Старый злодей скроил траурную физиономию, ханжески развёл ладошки.

- Ради его блага, матушка, исключительно ради его блага… Тебе вспомнить приспичило, а ему забыть. Ну вот покажется он сейчас супружнице на глаза - мигом всё лишнее и забудет… Давай-ка устраивайся поудобнее…

- А лицензия у вас есть? - взволнованно перебила она, приподнимаясь. - На гипноз!

- А я что, сказал "гипноз"? - всполошился главарь. - Не-ет… Какой гипноз? Так, магнетизм… - С кряхтеньем поднялся, запахнул свой невероятно заношенный халат и, приблизившись, склонился над креслом. Строго взглянул в глаза, забубнил какое-то жуткое слово и принялся водить раскрытой рукой по кругу перед лицом отпрянувшей жертвы, с каждым витком всё ближе и ближе, после чего внезапно ухватил её за нос.

Но жертва этого уже не почувствовала.

Лариса Кирилловна беспокоилась зря. Адрес ей дали правильный, и ничего она не перепутала. И старый колдун Ефрем Нехорошев, и ученик его Глеб Портнягин были именно теми, за кого себя выдавали.

- Ну? - повернулся к питомцу старый колдун. - Специалист по женскому полу! Что скажешь?

- А что говорить? - отозвался тот, наблюдая, как наставник обходит кресло, ощупывая энергетический кокон погружённой в забытьё женщины. - Дать ей склероз-травы - и порядок. Забыл, что забыл, - всё равно что вспомнил. Только слышь, Ефрем… - озабоченно добавил он. - Деньги с неё лучше сразу взять, а то долги в первую очередь из башки вылетают…

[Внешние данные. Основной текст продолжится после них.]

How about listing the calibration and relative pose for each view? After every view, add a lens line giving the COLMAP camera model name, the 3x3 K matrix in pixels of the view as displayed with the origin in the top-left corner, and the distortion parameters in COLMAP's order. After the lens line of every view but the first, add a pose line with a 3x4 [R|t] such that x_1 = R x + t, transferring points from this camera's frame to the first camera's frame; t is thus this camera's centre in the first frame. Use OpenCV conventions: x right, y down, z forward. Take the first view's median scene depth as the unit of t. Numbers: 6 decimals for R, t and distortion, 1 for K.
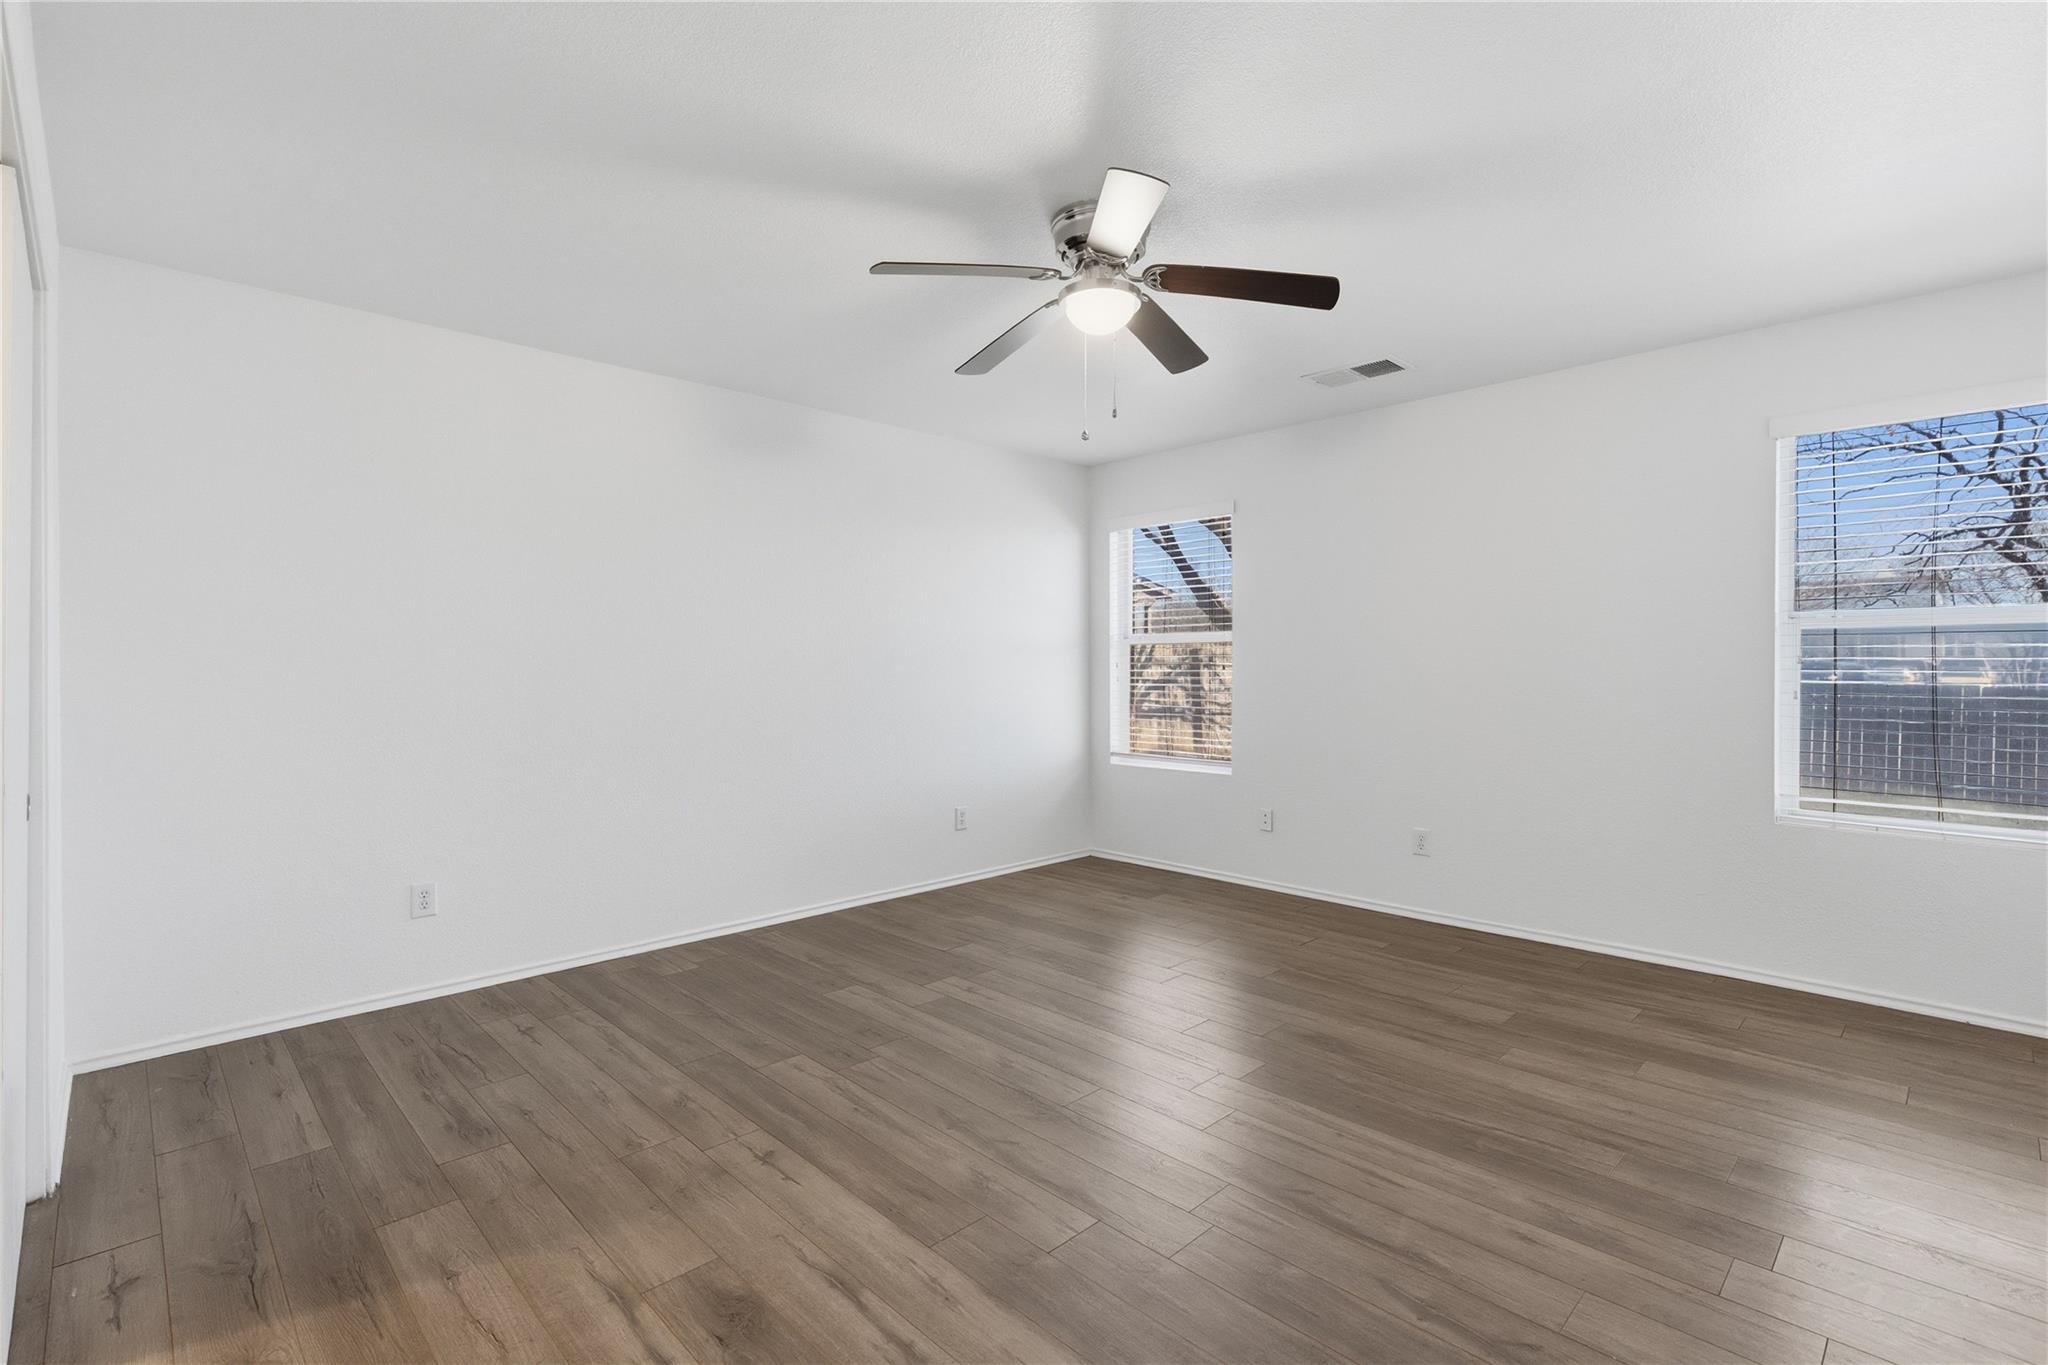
lens RADIAL K [[930.4, 0, 1028.5], [0, 930.4, 672.9], [0, 0, 1]] dist [0.002060, -0.000432]
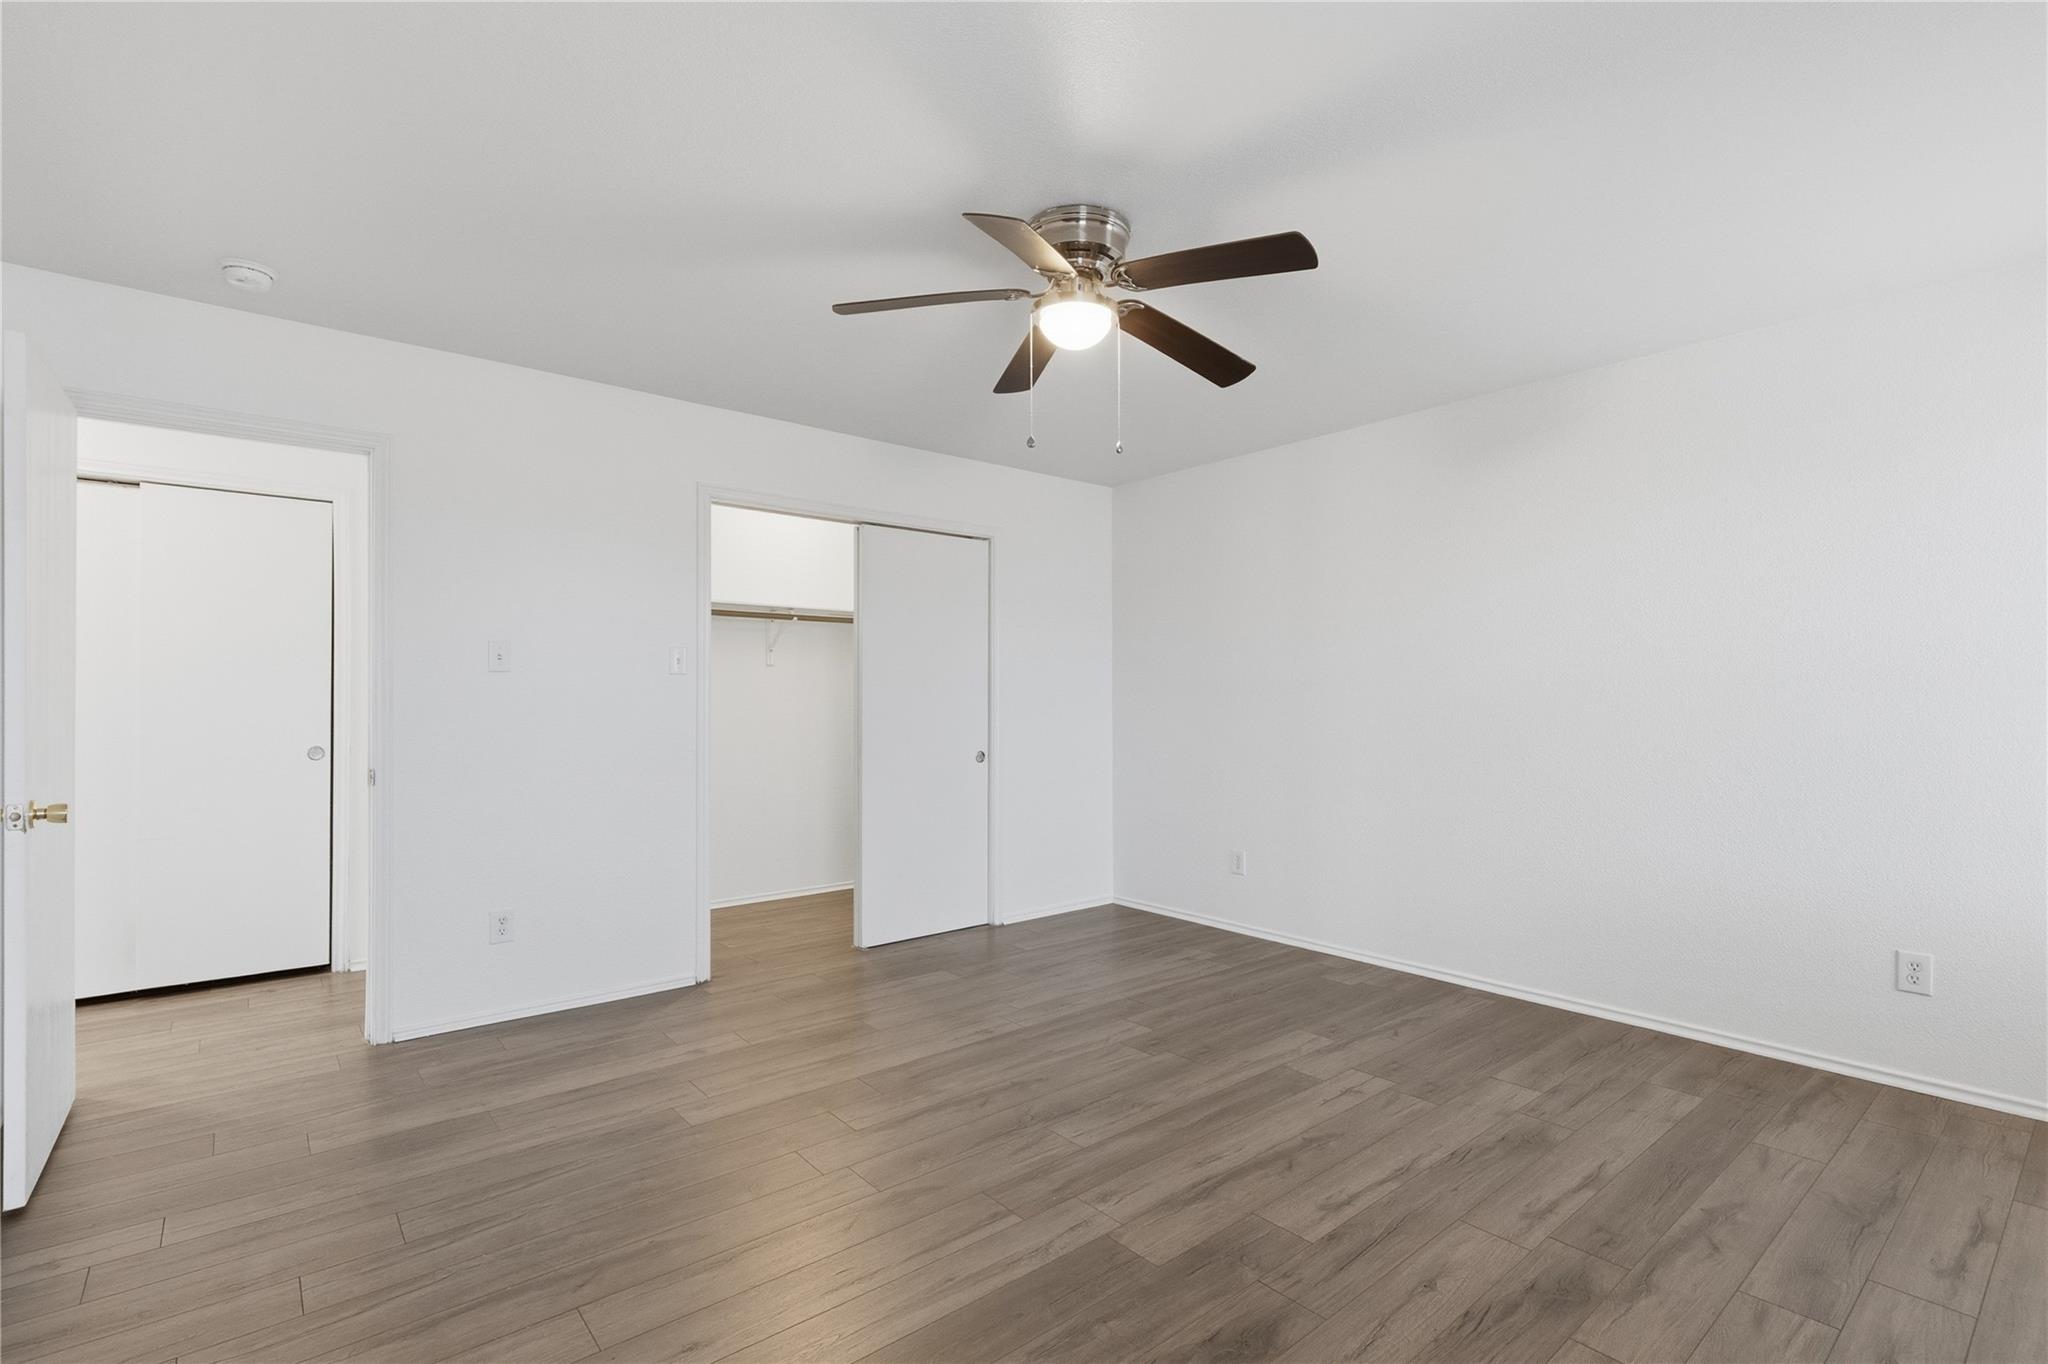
lens RADIAL K [[930.4, 0, 1028.5], [0, 930.4, 672.4], [0, 0, 1]] dist [0.002060, -0.000432]
pose [[-0.073519, -0.026641, -0.996938, 0.873422], [-0.005712, 0.999638, -0.026292, -0.008167], [0.997277, 0.003761, -0.073645, 0.854899]]
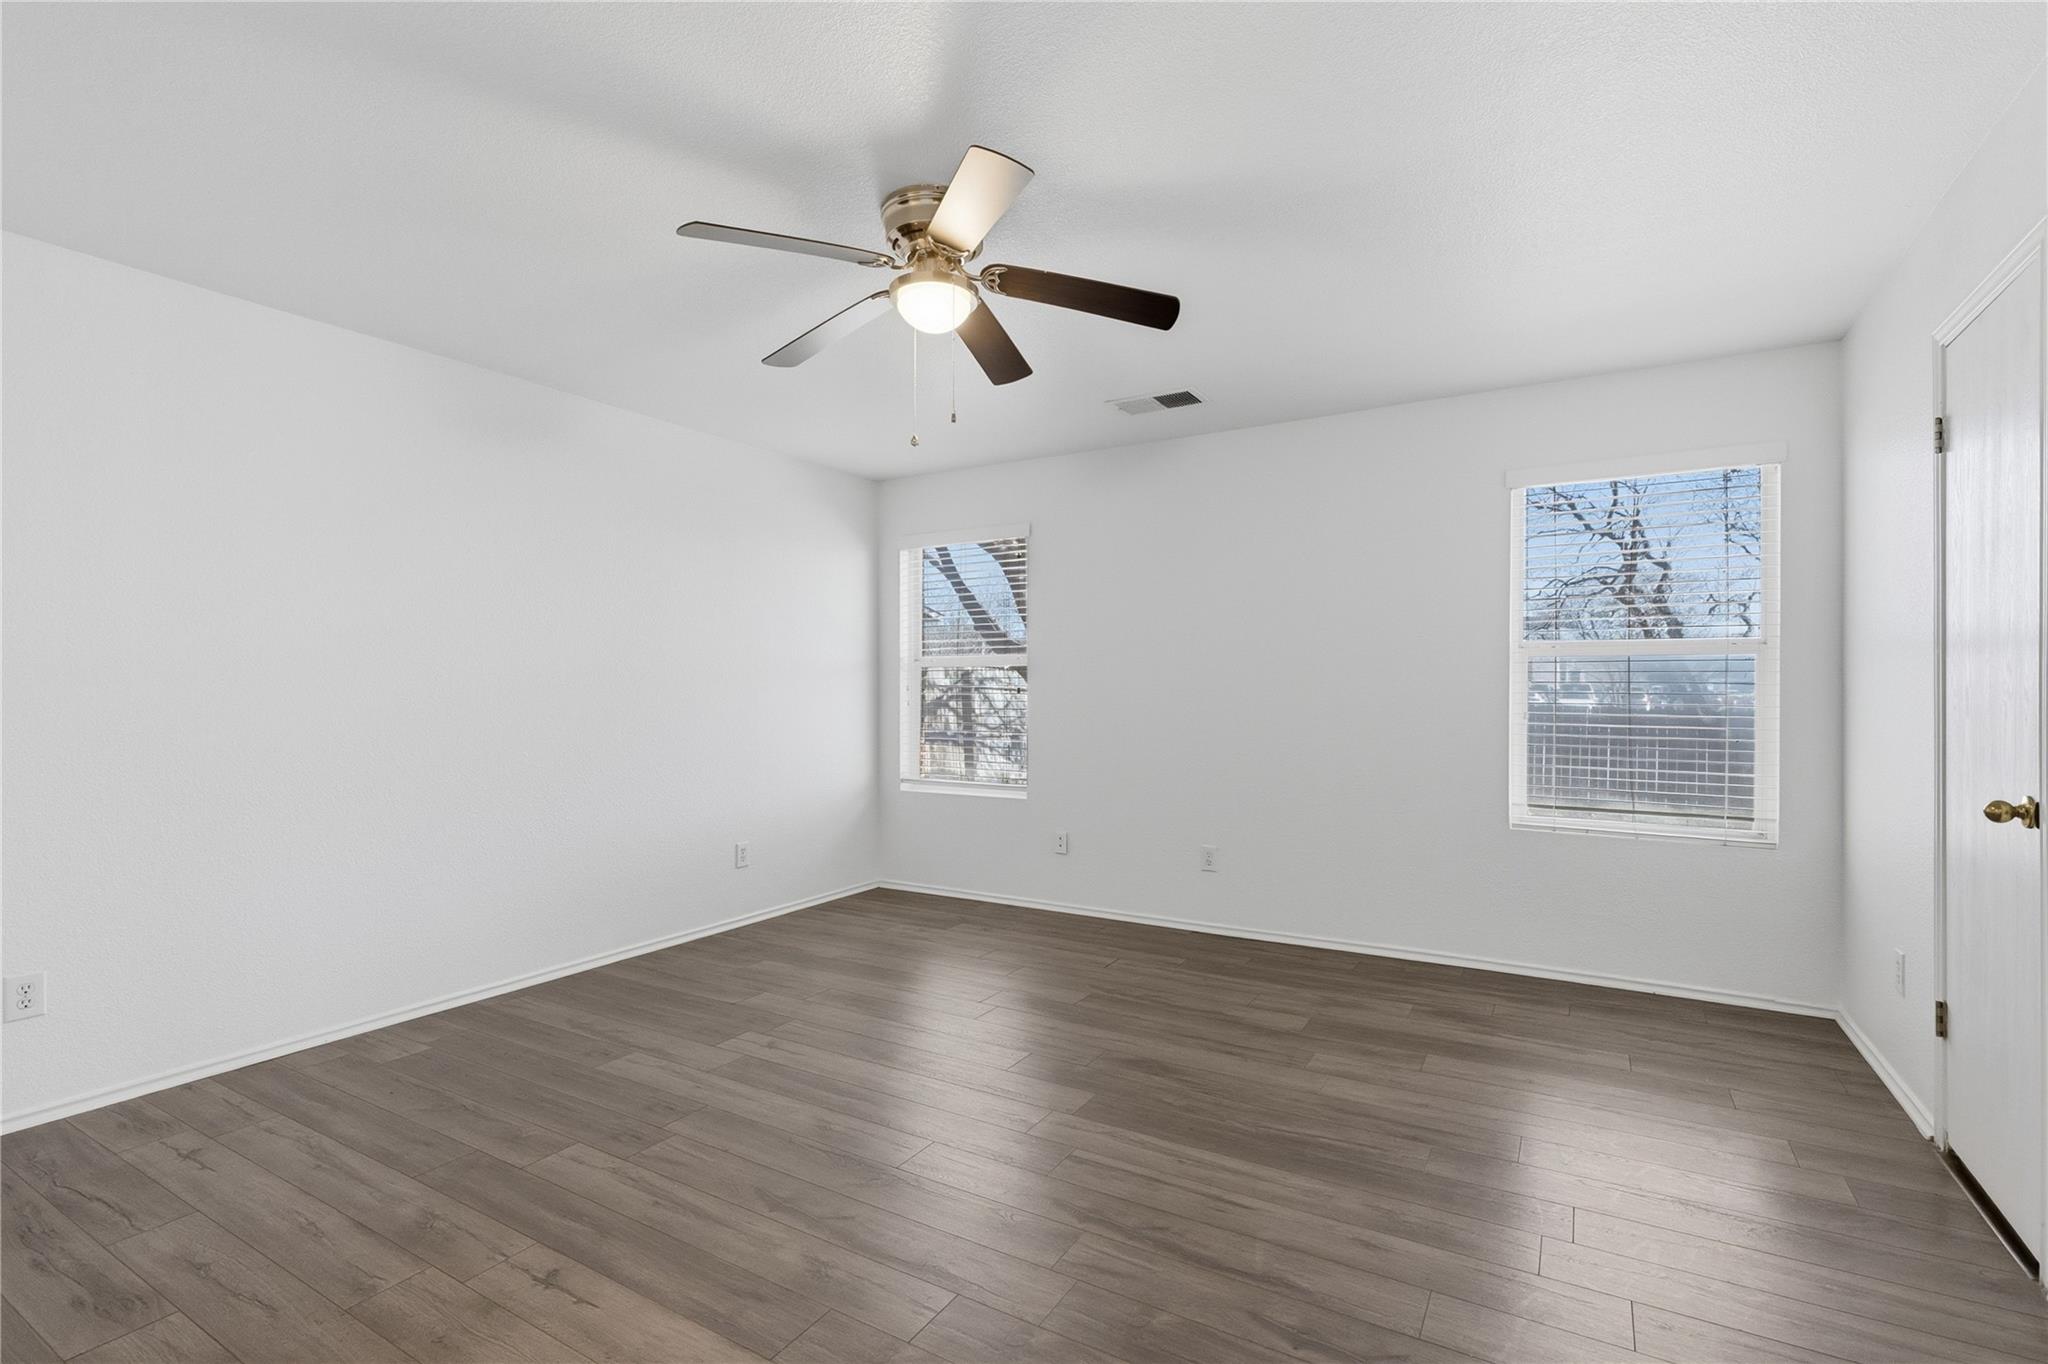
lens RADIAL K [[933.1, 0, 1025.4], [0, 933.1, 696.3], [0, 0, 1]] dist [0.001946, -0.000090]
pose [[0.967085, -0.001061, 0.254450, -0.059853], [0.001085, 0.999999, 0.000045, -0.000250], [-0.254450, 0.000233, 0.967086, 0.060874]]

- Ишь прыткий какой! - усмехнулся чародей. - Ну, положим, стёр ты ей память. А толку? Вернётся домой - там эти два её оглоеда. Один ноет, другой права качает. И пошло всё по-старому…

Глеб подумал.

- Так, может, на неё тоже "пятнашку" напустить? Заявится с засосами - прошлая жизнь раем покажется…

- Так-то оно так, да муж у неё - рохля. Сам, чай, слышал…

- Мужа заколдовать, - предложил Глеб. - Чтоб ревновал…

- Тогда уж и весь свет в придачу. Тех же лягушек, чтоб спать не мешали! Она ж не только с мужиком своим общается… Ага, - удовлетворённо отметил Ефрем, нащупав что-то незримое за спинкой кресла. - Вот оно…

Глеб подошёл посмотреть, что делает учитель. Непонятное он что-то делал - разминал округлое затвердение воздуха. Словно бы лепил невидимый снежок.

- В самом деле хочешь ей память вернуть?

Колдун даже приостановился. Не ожидал он такой наивности от воспитанника.